### WHAT NEEDS TO BE DONE
Please give back, word for word, each line from the start of the entries through the one in which "Page size: 2001x1125." is found.

### ENTRIES PROVIDED
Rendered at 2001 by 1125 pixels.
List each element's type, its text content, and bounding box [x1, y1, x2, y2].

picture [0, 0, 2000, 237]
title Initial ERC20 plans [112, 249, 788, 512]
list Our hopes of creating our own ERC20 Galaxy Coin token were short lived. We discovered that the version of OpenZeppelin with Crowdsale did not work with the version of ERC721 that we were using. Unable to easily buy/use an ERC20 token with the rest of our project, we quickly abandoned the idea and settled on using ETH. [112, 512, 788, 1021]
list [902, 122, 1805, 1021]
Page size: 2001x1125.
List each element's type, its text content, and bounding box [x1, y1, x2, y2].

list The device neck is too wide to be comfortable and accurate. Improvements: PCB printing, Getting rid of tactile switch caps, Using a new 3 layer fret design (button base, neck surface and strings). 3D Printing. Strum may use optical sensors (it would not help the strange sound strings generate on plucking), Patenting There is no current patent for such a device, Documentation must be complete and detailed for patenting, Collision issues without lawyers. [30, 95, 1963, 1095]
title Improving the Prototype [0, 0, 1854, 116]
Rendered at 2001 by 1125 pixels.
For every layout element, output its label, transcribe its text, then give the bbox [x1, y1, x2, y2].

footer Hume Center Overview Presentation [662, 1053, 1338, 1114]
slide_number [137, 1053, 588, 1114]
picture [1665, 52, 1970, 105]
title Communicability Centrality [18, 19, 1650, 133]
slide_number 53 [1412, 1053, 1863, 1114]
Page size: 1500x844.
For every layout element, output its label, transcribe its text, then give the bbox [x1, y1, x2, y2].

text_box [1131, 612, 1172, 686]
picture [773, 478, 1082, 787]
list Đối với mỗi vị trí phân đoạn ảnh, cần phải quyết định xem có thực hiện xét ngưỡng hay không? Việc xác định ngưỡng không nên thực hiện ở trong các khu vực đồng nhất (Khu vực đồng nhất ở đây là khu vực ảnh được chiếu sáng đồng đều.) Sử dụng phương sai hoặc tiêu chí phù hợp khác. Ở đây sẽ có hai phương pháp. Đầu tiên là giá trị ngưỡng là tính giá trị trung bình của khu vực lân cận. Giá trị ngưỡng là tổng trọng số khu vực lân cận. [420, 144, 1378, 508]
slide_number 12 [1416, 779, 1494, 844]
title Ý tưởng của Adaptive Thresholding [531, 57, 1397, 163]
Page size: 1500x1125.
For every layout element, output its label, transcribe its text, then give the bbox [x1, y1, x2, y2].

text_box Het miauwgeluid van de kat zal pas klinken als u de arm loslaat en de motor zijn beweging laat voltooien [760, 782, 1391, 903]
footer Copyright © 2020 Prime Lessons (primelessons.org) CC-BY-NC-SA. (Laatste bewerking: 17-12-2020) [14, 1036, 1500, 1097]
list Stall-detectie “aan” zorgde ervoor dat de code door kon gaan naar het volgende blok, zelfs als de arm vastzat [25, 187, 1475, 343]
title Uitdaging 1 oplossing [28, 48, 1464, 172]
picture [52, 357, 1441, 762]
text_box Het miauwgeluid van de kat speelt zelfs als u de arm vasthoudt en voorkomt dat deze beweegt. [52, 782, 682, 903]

### OUTPUT OF THE EXERCISE
Rendered at 2001 by 1125 pixels.
List each element's type, its text content, and bounding box [x1, y1, x2, y2].

picture [0, 0, 2000, 237]
title Initial ERC20 plans [112, 249, 788, 512]
list Our hopes of creating our own ERC20 Galaxy Coin token were short lived. We discovered that the version of OpenZeppelin with Crowdsale did not work with the version of ERC721 that we were using. Unable to easily buy/use an ERC20 token with the rest of our project, we quickly abandoned the idea and settled on using ETH. [112, 512, 788, 1021]
list [902, 122, 1805, 1021]
Page size: 2001x1125.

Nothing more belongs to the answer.